- **Page text**

= Beginning of Section =

Furthermore, this year’s festive season has been entirely shifted to the third quarter, causing delays in festival-related sales that will carry over into the next quarter, according to the companies.

Regarding their gross margins, the companies expect sequential improvement, bolstered by moderating inflation and reduced price increases. This has also enabled them to allocate more substantial budgets for Advertising and Promotions (A&P) spending.

In its business performance update for the September quarter, GCPL stated, “In India, we observed challenging macroeconomic conditions and adverse weather during the quarter.”

The FMCG arm of the Godrej Group encountered a “challenging operating environment,” yet its organic business still achieved “mid-single-digit volume growth.”

Marico, the proprietor of brands such as Parachute, Saffola, and Hair & Care, noted that demand patterns in the second quarter of FY24 closely mirrored those of the preceding quarter. The company remarked, “Rising food prices and below-average rainfall in certain regions appeared to hinder the anticipated recovery in rural demand,” adding that “in this context, domestic sales volume grew in the low single digits year-on-year.”

Marico continued to witness “favorable trends” in sales, market share, and penetration across key product lines. Its newer portfolios, including food and premium personal care products, remained on track to achieve their full-year targets.

= End of Section =

- **Tasks**
1. From the FMCG update, reproduce the passage that begins with the words "Regarding their gross" and ends after the words "Promotions (A&P) spending.".
2. Answer these questions from the FMCG update:
(a) What did GCPL say it observed in India during the September quarter?
(b) Which brands are named as belonging to Marico?
(c) How much did Marico's domestic sales volume grow year-on-year?

- **Available data**
= Beginning of Section =

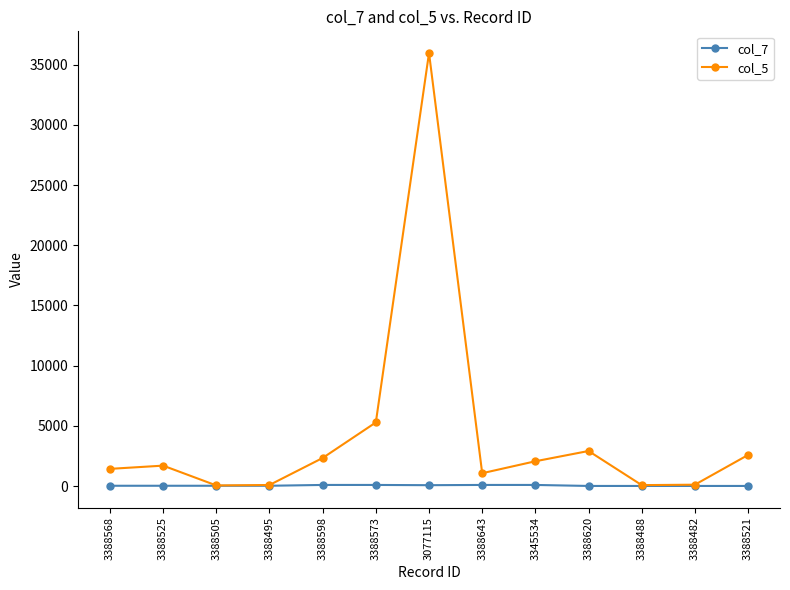

List the series in order of their overall mean, lowest first.

col_7, col_5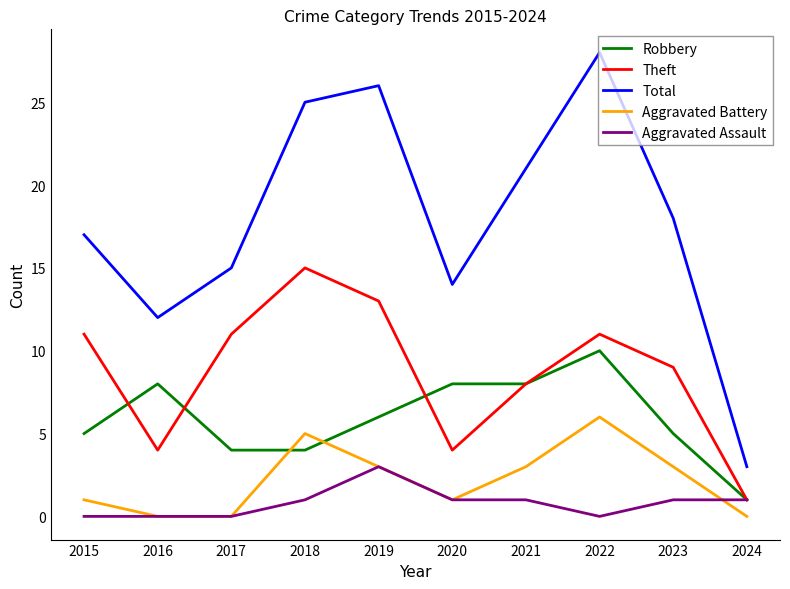

True or false: Theft and Total cross at least once.

False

= End of Section =

- **Solutions**
1.
Regarding their gross margins, the companies expect sequential improvement, bolstered by moderating inflation and reduced price increases. This has also enabled them to allocate more substantial budgets for Advertising and Promotions (A&P) spending.

2.
(a) Challenging macroeconomic conditions and adverse weather.
(b) Parachute, Saffola, and Hair & Care.
(c) In the low single digits.